What is the basic tendency of modernity/social change in terms of environmental quality and integrity ?
It was noted earlier that the major theoretical traditions in environmental sociology have tended to see the basic dynamics of modern industrial-capitalist societies as involving a very strong tendency toward environmental degradation. Indeed, one of the hallmarks of environmental sociology has been the strong case that its practitioners have been able to make that conventional sociology's concepts and reasoning cannot explain environmental crisis, and have little to say about the long-term future of human societies in a world of ultimate biophysical limits and ecological scarcity. This posture, despite its obvious utility in understanding the limits of mainstream sociological theory, has its liabilities as well. Theoretical systems that stress the potency and immutability of the forces leading to environmental degradation have difficulty in explaining the conditions under which environmental improvement is possible, and when the way out of the "iron cage" of environmental threat is discussed (as Murphy, 1994, employs Weber's well-known aphorism), these treatments often prove to be voluntaristic, Utopian, and poorly connected to the explanatory thrust employed to account for degradation.
It is possible, however, to find some middle ground between structural inevitability and voluntaristic optimism regarding our environmental future. One of the most significant attempts to do so has been the "ecological modernization" school of environmental sociological thought in Northern Europe. Spaargaren and Mol (1992), for example, have noted that while "modernity" has clearly been accompanied by environmental degradation, one of the concomitants of modernity has been the development of environmental knowledges and social pressures that create a basis for deflecting the course of modernity, in the direction of ecological modernization. Ecological modernization is basically the extension of the practices of modern rationalism to the business enterprise and state organization in ways that lead to adaptations and restructurings that reduce resource consumption and environmental degradation. Thus, while industrial modernization has tended to be in opposition to environmental quality, environmental components and dimensions are being progressively superimposed on the processes of rational calculation. While ecological modernization may err on the side of optimism, it nonetheless represents a positive response to the need of environmental sociology to give greater attention to the social bases of environmental improvement.
Conclusion
Environmental sociology has gone through several phases.

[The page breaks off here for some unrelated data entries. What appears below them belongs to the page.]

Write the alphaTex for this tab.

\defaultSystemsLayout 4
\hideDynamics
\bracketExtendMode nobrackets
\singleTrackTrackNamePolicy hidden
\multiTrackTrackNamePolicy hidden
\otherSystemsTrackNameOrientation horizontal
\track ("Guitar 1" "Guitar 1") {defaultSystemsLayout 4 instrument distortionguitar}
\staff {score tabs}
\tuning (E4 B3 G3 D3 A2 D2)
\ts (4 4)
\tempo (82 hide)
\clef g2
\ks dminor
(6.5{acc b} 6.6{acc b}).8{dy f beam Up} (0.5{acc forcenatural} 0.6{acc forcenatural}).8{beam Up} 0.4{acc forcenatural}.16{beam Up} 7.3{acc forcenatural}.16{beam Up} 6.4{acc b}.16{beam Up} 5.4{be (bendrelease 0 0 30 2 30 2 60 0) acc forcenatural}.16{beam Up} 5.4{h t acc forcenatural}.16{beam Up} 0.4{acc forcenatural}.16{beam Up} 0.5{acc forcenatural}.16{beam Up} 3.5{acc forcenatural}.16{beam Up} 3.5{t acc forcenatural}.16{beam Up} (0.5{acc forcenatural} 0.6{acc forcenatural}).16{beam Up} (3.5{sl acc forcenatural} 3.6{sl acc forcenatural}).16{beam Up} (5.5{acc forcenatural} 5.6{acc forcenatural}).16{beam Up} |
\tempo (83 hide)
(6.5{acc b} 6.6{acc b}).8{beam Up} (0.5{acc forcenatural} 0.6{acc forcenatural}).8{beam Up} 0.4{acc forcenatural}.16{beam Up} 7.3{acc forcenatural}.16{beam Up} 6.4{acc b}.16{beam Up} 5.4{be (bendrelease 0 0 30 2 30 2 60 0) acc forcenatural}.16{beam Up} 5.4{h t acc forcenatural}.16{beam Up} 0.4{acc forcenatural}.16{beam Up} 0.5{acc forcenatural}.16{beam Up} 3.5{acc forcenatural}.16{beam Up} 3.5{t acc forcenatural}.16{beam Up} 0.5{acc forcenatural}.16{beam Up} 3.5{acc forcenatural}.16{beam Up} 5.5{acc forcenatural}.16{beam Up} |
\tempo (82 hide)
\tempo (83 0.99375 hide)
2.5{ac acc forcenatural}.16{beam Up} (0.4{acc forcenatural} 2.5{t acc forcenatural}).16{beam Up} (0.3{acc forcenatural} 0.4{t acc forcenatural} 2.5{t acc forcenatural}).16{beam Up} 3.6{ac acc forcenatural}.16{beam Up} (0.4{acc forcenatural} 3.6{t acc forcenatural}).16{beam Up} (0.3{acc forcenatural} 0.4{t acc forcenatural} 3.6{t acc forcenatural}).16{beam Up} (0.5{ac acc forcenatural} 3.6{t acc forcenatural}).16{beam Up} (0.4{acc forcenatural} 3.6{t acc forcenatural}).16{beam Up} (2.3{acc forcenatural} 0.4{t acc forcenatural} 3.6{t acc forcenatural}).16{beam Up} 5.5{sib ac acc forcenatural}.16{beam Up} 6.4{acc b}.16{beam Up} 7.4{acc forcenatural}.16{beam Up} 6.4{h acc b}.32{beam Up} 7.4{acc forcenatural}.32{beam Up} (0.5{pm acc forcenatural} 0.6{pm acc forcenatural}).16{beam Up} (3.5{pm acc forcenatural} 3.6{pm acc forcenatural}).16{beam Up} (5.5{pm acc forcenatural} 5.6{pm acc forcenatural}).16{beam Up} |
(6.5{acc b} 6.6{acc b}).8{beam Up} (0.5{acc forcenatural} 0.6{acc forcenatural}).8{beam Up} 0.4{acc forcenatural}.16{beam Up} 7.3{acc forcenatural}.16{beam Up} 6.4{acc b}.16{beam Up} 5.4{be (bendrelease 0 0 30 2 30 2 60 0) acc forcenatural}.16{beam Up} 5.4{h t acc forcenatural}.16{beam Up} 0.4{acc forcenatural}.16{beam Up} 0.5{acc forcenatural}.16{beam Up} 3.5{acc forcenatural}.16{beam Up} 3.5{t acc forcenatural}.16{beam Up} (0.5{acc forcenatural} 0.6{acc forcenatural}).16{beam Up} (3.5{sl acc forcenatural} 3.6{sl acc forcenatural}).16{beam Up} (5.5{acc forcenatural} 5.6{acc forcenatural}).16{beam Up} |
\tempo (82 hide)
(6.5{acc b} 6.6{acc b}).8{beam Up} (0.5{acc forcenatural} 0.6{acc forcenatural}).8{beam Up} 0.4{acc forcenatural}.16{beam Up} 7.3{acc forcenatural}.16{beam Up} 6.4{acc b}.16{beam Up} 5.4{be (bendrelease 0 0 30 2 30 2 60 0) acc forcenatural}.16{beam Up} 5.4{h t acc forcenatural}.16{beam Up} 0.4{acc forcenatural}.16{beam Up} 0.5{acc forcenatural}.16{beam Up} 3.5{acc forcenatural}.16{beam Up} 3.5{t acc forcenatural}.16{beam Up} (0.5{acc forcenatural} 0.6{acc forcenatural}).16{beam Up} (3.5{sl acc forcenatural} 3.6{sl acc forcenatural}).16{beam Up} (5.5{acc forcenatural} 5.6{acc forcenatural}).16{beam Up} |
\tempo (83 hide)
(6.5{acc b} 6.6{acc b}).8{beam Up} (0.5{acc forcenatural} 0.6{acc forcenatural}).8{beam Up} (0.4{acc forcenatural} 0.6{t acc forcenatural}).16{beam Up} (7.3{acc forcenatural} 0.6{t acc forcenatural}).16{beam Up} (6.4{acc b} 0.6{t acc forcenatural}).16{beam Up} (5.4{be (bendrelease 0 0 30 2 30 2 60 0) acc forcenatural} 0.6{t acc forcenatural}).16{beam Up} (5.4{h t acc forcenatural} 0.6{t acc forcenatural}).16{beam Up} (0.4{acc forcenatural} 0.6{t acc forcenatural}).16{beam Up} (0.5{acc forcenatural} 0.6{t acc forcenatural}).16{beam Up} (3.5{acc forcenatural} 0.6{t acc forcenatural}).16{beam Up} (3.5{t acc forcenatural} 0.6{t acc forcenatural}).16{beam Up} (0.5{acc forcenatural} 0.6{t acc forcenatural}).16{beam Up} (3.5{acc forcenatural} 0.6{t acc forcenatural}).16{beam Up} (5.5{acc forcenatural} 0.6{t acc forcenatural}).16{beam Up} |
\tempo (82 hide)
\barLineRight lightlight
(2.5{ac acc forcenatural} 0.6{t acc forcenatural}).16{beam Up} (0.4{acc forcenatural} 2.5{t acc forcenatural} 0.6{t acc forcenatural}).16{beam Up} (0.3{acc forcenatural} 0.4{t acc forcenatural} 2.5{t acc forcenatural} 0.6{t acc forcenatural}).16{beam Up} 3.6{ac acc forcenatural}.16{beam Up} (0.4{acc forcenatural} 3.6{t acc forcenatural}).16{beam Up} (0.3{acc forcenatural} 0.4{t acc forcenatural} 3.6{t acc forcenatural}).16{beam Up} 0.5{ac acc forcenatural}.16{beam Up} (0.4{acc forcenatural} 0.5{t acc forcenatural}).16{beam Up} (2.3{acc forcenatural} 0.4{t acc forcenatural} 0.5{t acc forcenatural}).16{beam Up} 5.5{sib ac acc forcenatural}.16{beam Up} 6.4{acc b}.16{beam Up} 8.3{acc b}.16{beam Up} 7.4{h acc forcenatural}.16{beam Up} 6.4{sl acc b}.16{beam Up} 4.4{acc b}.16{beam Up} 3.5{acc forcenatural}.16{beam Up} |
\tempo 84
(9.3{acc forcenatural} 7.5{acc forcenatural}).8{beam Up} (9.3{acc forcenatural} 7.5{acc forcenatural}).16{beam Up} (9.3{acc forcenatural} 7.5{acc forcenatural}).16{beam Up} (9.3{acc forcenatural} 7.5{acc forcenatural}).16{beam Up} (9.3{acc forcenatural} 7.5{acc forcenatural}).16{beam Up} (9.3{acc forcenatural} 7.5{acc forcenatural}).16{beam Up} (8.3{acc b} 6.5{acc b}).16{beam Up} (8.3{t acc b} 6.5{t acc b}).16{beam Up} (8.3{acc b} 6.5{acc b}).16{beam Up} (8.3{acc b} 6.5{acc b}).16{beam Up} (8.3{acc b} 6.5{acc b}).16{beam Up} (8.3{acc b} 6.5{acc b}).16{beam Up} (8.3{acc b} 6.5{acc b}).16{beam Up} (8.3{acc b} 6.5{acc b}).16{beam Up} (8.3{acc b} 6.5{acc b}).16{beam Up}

Originally something of a faddish response to public attention to environmental problems, the field for several years was essentially a repackaging of several pre-existing literatures. Within a decade, however, environmental sociology came to be unified to a significant degree around the contributions of Dunlap and Catton, Schnaiberg, and a handful of others. The rise of global environmental change in the late 1980s promised even greater convergence. Since that time, however, the declining persuasiveness of Marxism and the cultural turn of sociology and environmental sociology have thwarted the expectation of unity.
Though environmental sociology has become less consensual than it was a decade or so ago, this is by no means entirely unwelcome. The declining persuasiveness of Marxism, both within and outside of environmental sociology, has caused a reevaluation within the Marxist community and has led to considerable innovation within the neo_Marxist tradition (e.g., as represented by Benton [1989]; Faber and O'Connor [1989]; M. O'Connor [1994]; and the new journal, Capitalism-Nature-Socialism). The cultural invasion of environmental sociology is causing needed reassessment of how culture and knowledge are related to nature and social structure. And as I have suggested in this paper, the new issues that have been raised are creating the raw material for new syntheses and areas of empirical research.
I began the paper by noting the formative role that rural sociology has played in the development of environmental sociology. It is thus appropriate to conclude by asking whether rural sociology has further contributions to make to environmental and resource sociology. North America rural sociologists are still very amply represented among the environmental-sociological community so that, in the U.S. and Canada at least, the two subdisciplines are almost certain to develop further in close tandem. By the same token, environmental sociology now has its own national (and, increasingly, international) momentum, so that North American rural sociological perspectives are not likely to be as influential in theoretical (or metatheoretical) terms as they were 20 years ago. In particular, environmental sociology is now exploding in Europe and in several parts of the developing world, with little direct influence from North American rural sociology.
I believe strongly, however, that the rural sociological role in North American environmental and resource sociology will remain as constructive as it is substantial. Environmental sociology obviously has a responsibility to respond to changes in the natural-scientific, public policy, and social bases of environmental issues, but this flexibility can come at the expense of sustained research on crucial resource issues (particularly those that are not of keen interest to major environmental groups). Rural sociological input is essential in keeping environmental sociology relevant to the issues that relate to the majority of the world's people (miners, loggers, indigenous societies, peasants, farmers, and other rural inhabitants) and to the material and environmental issues that most affect them (e.g., food availability and access; land and water tenure, access, use, quality, and degradation). In other words, rural sociology has served, and will continue to serve, to keep environmental sociology diversified and interested in the full range of environmental phenomena and issues that affect the world's citizens.